Masih ada di antara
masyarakat Indonesia yang berkeyakinan bahwa menikah di bulan Muharram tidak
diperbolehkan, karna mereka menganggap bahwa menikah di bulan Muharram itu akan
menyebabkan musibah, padahal tidak ada satupun dalil dari Al-Qur’an maupun
Hadist Nabi shallallahu ‘alaihi wa sallam yang melarangnya dan kepercayaan ini
merupakan mitos yang turun-temurun yang tidak berdasar sama sekali.
Perlu diketahui, bahwa tidak
ada satu makhluk pun yang bisa mendatangkan manfaat dan mudorot kecuali Allah
saja.
Allah berfirman :
قُلْ لَا أَمْلِكُ لِنَفْسِي
نَفْعًا وَلَا ضَرًّا إِلَّا مَا شَاءَ اللَّهُ ۚ وَلَوْ كُنْتُ أَعْلَمُ
الْغَيْبَ لَاسْتَكْثَرْتُ مِنَ الْخَيْرِ وَمَا مَسَّنِيَ السُّوءُ ۚ إِنْ أَنَا
إِلَّا نَذِيرٌ وَبَشِيرٌ لِقَوْمٍ يُؤْمِنُونَ
Katakanlah : "Aku tidak
berkuasa menarik kemanfaatan bagi diriku dan tidak pula menolak kemudharatan kecuali
yang dikehendaki Allah.
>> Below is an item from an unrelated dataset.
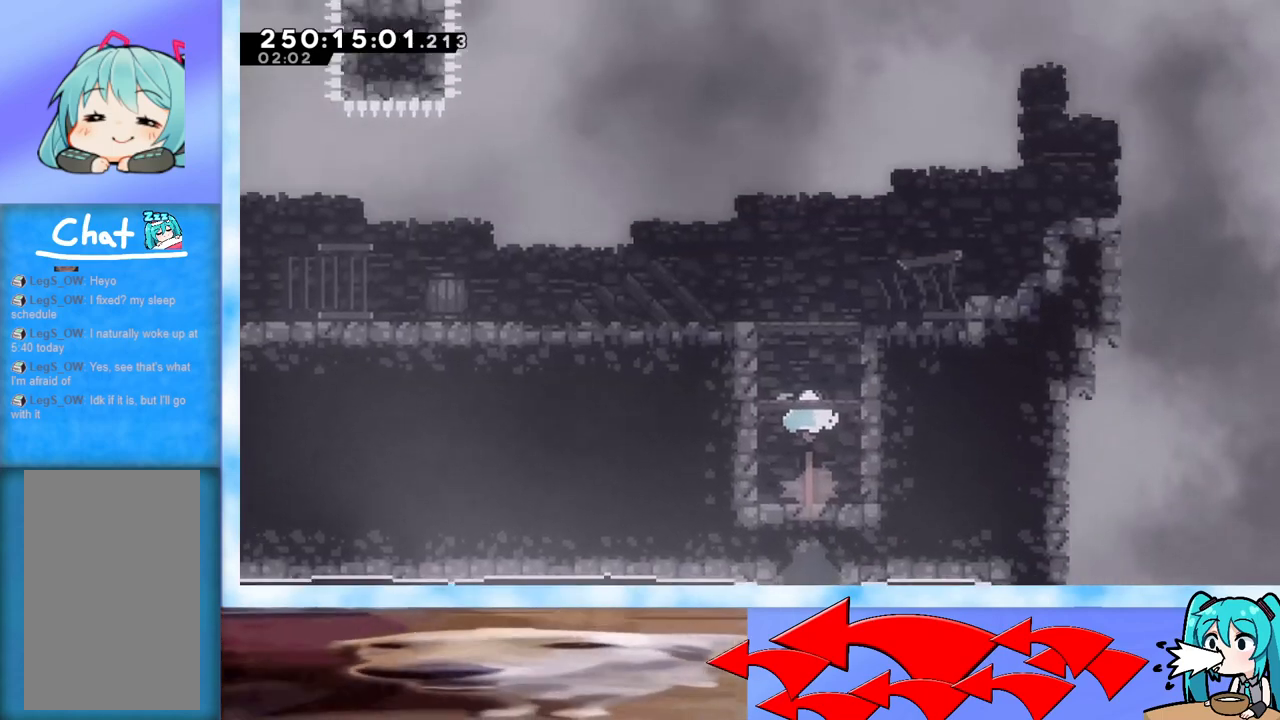
{"keys": [], "events": [[333, "up", "up"]]}
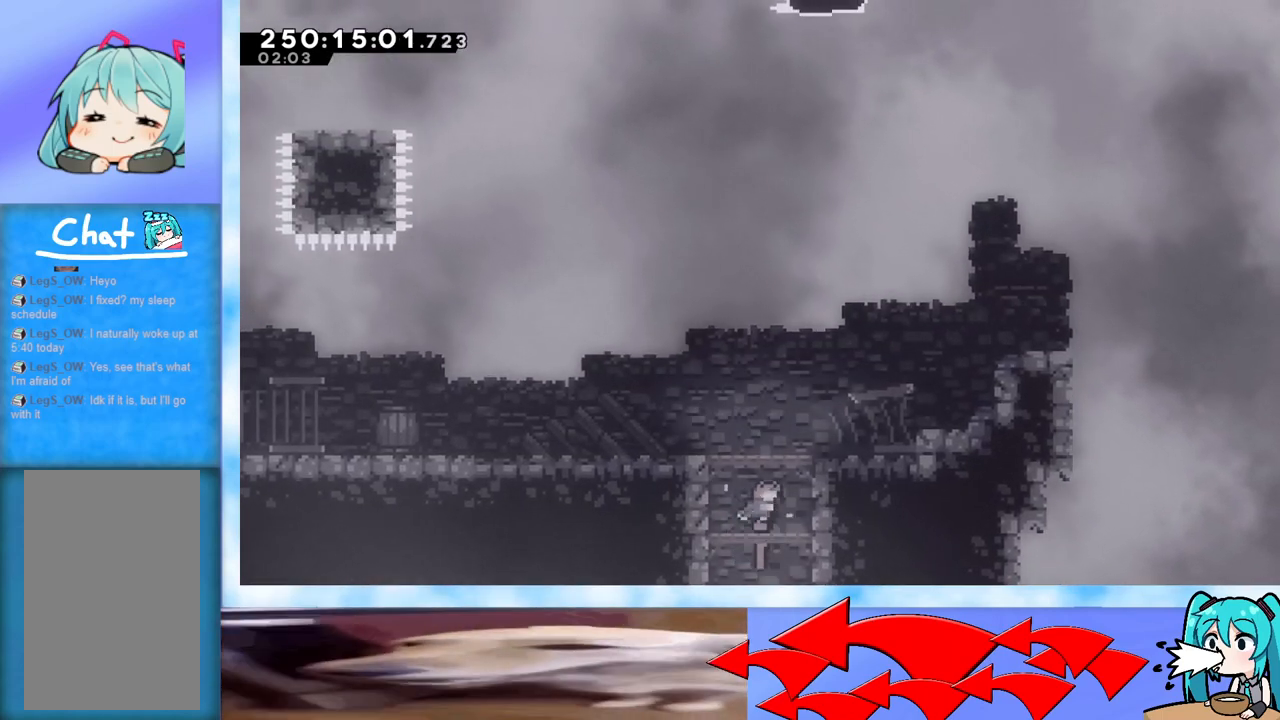
{"keys": ["left"], "events": [[67, "left", "down"], [67, "up", "down"], [117, "dash", "down"], [250, "dash", "up"], [350, "up", "up"]]}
Dan sekiranya aku mengetahui yang ghaib, tentulah aku
membuat kebajikan sebanyak-banyaknya dan aku tidak akan ditimpa kemudharatan.
Aku tidak lain hanyalah pemberi peringatan, dan pembawa berita gembira bagi
orang-orang yang beriman". (QS. Al-A’raf : 188).
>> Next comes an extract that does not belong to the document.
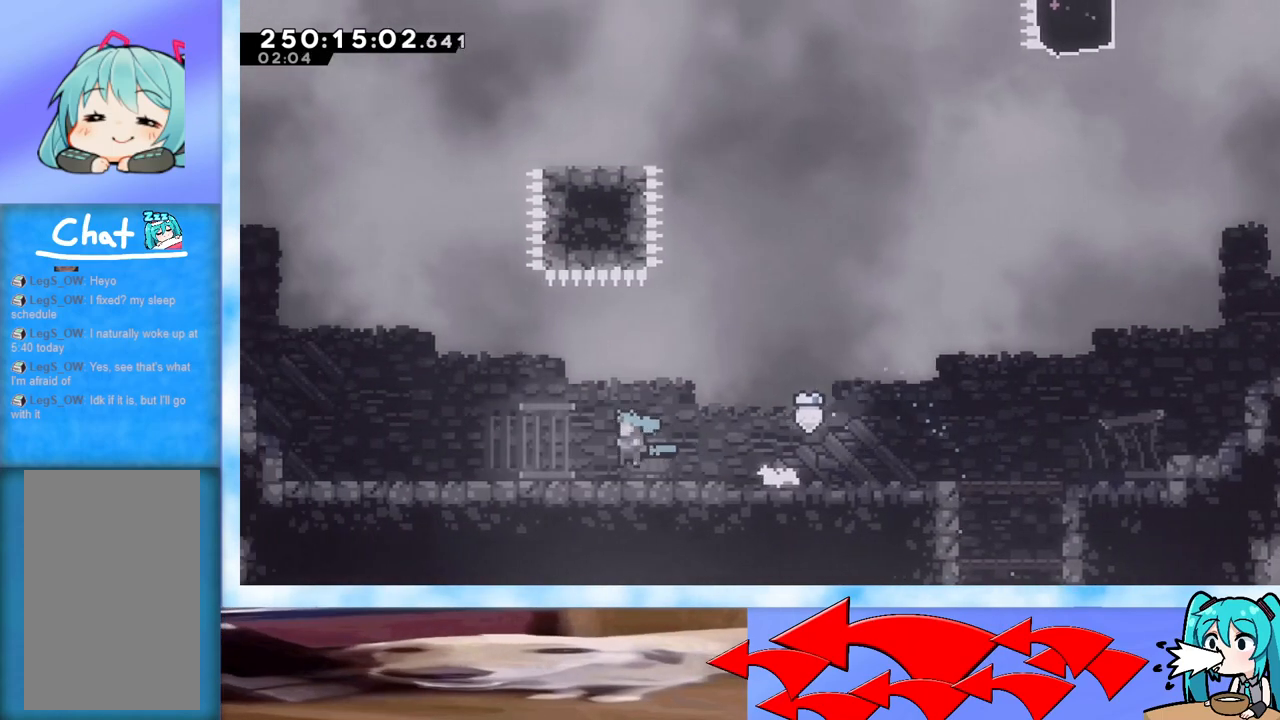
{"keys": ["jump"], "events": [[384, "left", "up"], [484, "jump", "down"]]}
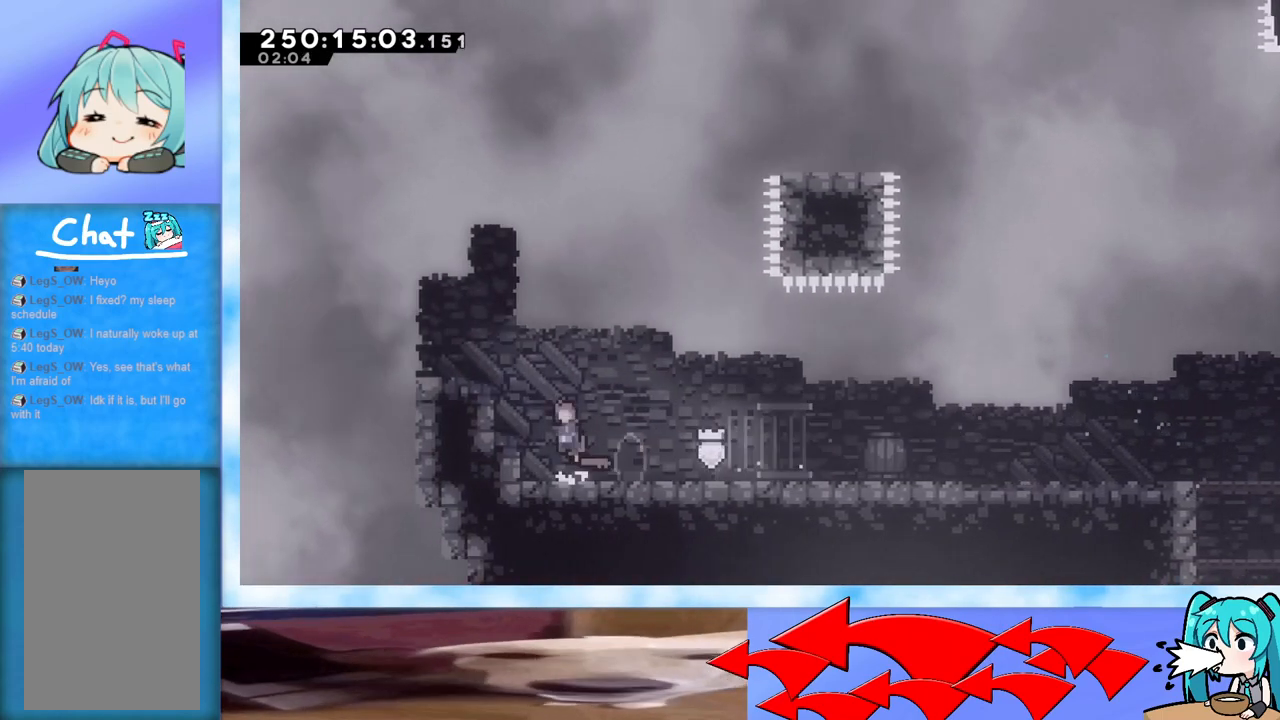
{"keys": ["grab", "jump"], "events": [[16, "left", "down"], [250, "jump", "up"], [300, "grab", "down"], [350, "left", "up"], [383, "jump", "down"]]}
Kepercayaan bahwa menikah di
bulan Muharram bisa menimbulkan musibah adalah mitos dan termasuk Tathayyur di
dalam Islam.
Apa itu Tathayyur?
Tathayyur adalah menganggap
sial sesuatu. Contohnya seperti menganggap bulan Muharram adalah bulan keramat,
sehingga menikah di bulan tersebut akan mendatangkan bencana.
Inilah yang disebut Tathayyur
dan perbuatan ini tidak diperbolehkan di dalam Islam karena percaya bahwa
makhluk Allah bisa mendatangkan manfaat dan mudorot. Padahal yang bisa
mendatangkan manfaat dan mudorot hanya Allah saja. Dan yang perlu diwaspadai
lagi adalah bahwa perbuatan Tathayyur termasuk kesyirikan di dalam Islam.
Dari Abdullah bin Mas’ud
rodhiyallahu ‘anhu berkata, Rasulullah shallallahu ‘alaihi wa sallam bersabda :
الطِّيَرَةُ شِرْكٌ، الطِّيَرَةُ
شِرْكٌ، ثَلَاثًا، وَمَا مِنَّا إِلَّا وَلَكِنَّ اللَّهَ يُذْهِبُهُ
بِالتَّوَكُّلِ
Beranggapan sial termasuk
kesyirikan, beranggapan sial termasuk kesyirikan. Rasulullah shallallahu ‘alaihi
wa sallam mengatakannya sampai 3 kali. Ibnu Mas’ud berkata : “Tidak ada yang
bisa menghilangkan prasangka jelek dalam hatinya. Namun Allah-lah yang
menghilangkan anggapan sial tersebut dengan tawakal.” (HR. Abu Daud, hadist no.
3910).
Ibnu Daqiq rohimahullah juga
membawakan hadist di atas di dalam kitabnya Al-Iqtirah Fii Bayaanil Isthilah
dan mengomentarinya :
أخرجه أَبُو دَاوُد وَابْن مَاجَه
وَالتِّرْمِذِيّ وَصَححهُ
Dikeluarkan oleh Abu Daud,
Ibnu Majah dan At-Tirmidzi dan dia (Imam At-Tirmidzi) menshahihkannya. (Al-Iqtirah
Fii Bayaanil Isthilah, jilid 1 halaman 125).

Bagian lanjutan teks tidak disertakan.